- [WHAT TO WORK ON]: Below are records; write all of them out exactly.

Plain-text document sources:
------------------------------------------------------------
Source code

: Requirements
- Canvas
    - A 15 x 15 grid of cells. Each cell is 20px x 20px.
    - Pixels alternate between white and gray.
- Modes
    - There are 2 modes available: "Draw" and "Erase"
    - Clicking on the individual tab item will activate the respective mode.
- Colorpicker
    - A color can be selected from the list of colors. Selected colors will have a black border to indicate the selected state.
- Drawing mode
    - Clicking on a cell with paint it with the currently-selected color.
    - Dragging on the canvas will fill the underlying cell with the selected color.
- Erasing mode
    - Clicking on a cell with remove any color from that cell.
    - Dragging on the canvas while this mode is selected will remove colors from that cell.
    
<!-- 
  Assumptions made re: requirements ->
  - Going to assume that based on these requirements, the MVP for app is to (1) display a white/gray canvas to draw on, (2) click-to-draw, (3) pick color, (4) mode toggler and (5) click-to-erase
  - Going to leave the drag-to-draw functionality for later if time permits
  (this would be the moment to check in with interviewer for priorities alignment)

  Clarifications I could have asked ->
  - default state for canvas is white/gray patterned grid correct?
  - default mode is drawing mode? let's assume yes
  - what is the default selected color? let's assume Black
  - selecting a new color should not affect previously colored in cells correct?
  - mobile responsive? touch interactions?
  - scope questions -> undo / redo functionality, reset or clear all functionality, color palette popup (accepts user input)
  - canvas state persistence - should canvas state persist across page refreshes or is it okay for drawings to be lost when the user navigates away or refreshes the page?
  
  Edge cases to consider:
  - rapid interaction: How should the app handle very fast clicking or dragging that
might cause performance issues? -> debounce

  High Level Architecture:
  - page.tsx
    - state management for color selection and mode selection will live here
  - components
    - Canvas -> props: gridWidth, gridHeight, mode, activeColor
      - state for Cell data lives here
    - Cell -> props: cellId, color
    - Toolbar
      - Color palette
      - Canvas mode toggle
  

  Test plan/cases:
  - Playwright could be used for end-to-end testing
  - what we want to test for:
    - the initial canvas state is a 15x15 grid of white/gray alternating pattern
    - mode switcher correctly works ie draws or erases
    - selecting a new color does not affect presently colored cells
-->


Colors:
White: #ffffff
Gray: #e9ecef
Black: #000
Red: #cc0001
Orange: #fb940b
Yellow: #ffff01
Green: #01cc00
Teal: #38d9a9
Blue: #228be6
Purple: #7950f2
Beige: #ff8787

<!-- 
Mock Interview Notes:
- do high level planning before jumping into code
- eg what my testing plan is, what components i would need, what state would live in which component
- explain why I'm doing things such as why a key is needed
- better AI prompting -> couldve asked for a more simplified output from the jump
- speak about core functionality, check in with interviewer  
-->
------------------------------------------------------------
- [TASK RESULT]:
Source code

: Requirements
- Canvas
    - A 15 x 15 grid of cells. Each cell is 20px x 20px.
    - Pixels alternate between white and gray.
- Modes
    - There are 2 modes available: "Draw" and "Erase"
    - Clicking on the individual tab item will activate the respective mode.
- Colorpicker
    - A color can be selected from the list of colors. Selected colors will have a black border to indicate the selected state.
- Drawing mode
    - Clicking on a cell with paint it with the currently-selected color.
    - Dragging on the canvas will fill the underlying cell with the selected color.
- Erasing mode
    - Clicking on a cell with remove any color from that cell.
    - Dragging on the canvas while this mode is selected will remove colors from that cell.
    
<!-- 
  Assumptions made re: requirements ->
  - Going to assume that based on these requirements, the MVP for app is to (1) display a white/gray canvas to draw on, (2) click-to-draw, (3) pick color, (4) mode toggler and (5) click-to-erase
  - Going to leave the drag-to-draw functionality for later if time permits
  (this would be the moment to check in with interviewer for priorities alignment)

  Clarifications I could have asked ->
  - default state for canvas is white/gray patterned grid correct?
  - default mode is drawing mode? let's assume yes
  - what is the default selected color? let's assume Black
  - selecting a new color should not affect previously colored in cells correct?
  - mobile responsive? touch interactions?
  - scope questions -> undo / redo functionality, reset or clear all functionality, color palette popup (accepts user input)
  - canvas state persistence - should canvas state persist across page refreshes or is it okay for drawings to be lost when the user navigates away or refreshes the page?
  
  Edge cases to consider:
  - rapid interaction: How should the app handle very fast clicking or dragging that
might cause performance issues? -> debounce

  High Level Architecture:
  - page.tsx
    - state management for color selection and mode selection will live here
  - components
    - Canvas -> props: gridWidth, gridHeight, mode, activeColor
      - state for Cell data lives here
    - Cell -> props: cellId, color
    - Toolbar
      - Color palette
      - Canvas mode toggle
  

  Test plan/cases:
  - Playwright could be used for end-to-end testing
  - what we want to test for:
    - the initial canvas state is a 15x15 grid of white/gray alternating pattern
    - mode switcher correctly works ie draws or erases
    - selecting a new color does not affect presently colored cells
-->


Colors:
White: #ffffff
Gray: #e9ecef
Black: #000
Red: #cc0001
Orange: #fb940b
Yellow: #ffff01
Green: #01cc00
Teal: #38d9a9
Blue: #228be6
Purple: #7950f2
Beige: #ff8787

<!-- 
Mock Interview Notes:
- do high level planning before jumping into code
- eg what my testing plan is, what components i would need, what state would live in which component
- explain why I'm doing things such as why a key is needed
- better AI prompting -> couldve asked for a more simplified output from the jump
- speak about core functionality, check in with interviewer  
-->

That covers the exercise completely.